BEGIN The data
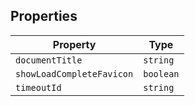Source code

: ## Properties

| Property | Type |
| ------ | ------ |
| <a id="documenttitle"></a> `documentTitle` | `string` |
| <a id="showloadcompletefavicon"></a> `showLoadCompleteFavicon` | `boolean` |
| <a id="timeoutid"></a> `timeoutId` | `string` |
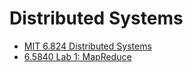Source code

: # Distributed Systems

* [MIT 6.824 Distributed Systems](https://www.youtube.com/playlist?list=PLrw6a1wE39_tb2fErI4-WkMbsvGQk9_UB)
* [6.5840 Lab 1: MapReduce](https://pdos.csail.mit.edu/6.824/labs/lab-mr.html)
END The data
BEGIN The data
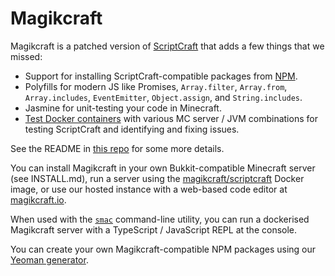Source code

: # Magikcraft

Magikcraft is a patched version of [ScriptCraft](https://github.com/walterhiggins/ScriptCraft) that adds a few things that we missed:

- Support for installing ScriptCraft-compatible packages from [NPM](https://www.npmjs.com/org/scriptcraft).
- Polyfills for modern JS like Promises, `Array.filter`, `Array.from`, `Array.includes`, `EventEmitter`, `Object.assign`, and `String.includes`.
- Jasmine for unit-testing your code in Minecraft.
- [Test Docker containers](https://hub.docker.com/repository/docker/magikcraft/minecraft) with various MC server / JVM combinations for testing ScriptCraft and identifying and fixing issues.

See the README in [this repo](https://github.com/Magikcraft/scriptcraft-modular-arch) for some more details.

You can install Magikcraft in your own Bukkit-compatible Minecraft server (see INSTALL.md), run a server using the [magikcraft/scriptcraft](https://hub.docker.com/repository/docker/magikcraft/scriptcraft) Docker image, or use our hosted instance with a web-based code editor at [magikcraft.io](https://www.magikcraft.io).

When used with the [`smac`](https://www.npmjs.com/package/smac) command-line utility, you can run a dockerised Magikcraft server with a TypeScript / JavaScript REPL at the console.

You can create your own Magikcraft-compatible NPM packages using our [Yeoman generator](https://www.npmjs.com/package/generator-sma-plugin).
END The data
BEGIN The data
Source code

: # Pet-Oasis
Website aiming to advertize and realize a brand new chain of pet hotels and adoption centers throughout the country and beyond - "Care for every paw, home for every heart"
END The data
Work item:
Find the line with "Magikcraft is a" in the material above. Reproduce it and each line after it up to and including the line with "- Support for".

Response area:
Magikcraft is a patched version of [ScriptCraft](https://github.com/walterhiggins/ScriptCraft) that adds a few things that we missed:

- Support for installing ScriptCraft-compatible packages from [NPM](https://www.npmjs.com/org/scriptcraft).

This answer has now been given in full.